Fari told journalists in Abuja that the government through its agencies such as the Department of State Services and the Department of Petroleum Resources should curb the development to avoid crisis in the downstream oil sector.

He said some private depot owners were selling at N165 per litre to independent marketers, way above the government stipulated price of N148 per litre.

Fari said, “Our challenge is the inconsistency in the pricing of petrol. Up till a week ago, government was still insisting that the February price for petrol remained unchanged.

“And most of the private depot owners are selling above the government stipulated price. As at today ( February 25, 2021) private depot owners are selling at N165 per litre to independent marketers.”

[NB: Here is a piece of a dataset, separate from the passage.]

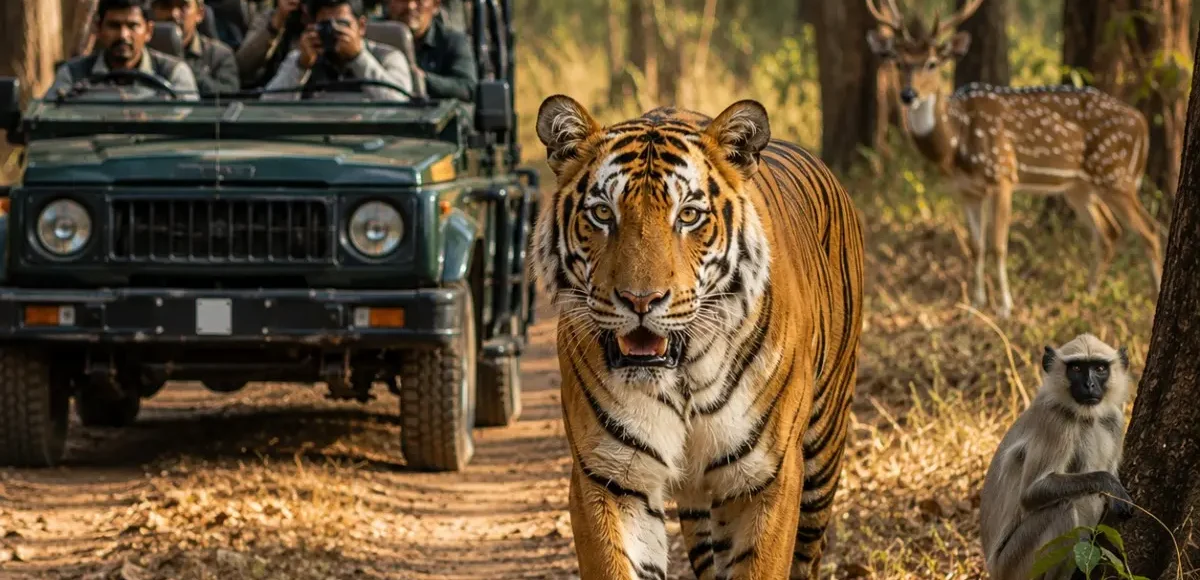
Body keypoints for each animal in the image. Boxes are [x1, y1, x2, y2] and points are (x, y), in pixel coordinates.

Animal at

He added, “In the last six years, only NNPC imports refined products into this country and these tank farms buy their products from NNPC under a controlled price.

“This has affected our businesses seriously because government is insisting that we sell at the rate of N165, which is not going to work.”

The IPMAN president said filling station owners buy the product at N165 per litre from the private depots and incur other expenses such as transportation, rent, etc.

“So government cannot expect us to sell less than what we buy,” he said.

Fari added, “This is why we are calling on government and agencies that are saddled with the responsibility to control petrol pricing to urgently clamp down on depots that are selling above the stipulated price.”

The Nigerian National Petroleum Corporation, the country’s sole importer of patrol, recently stated that it never hiked the cost of petrol to depots.

It also enjoined the depot owners to sell the product at the approved rate and called on the DPR to enforce the stipulated price across the depots.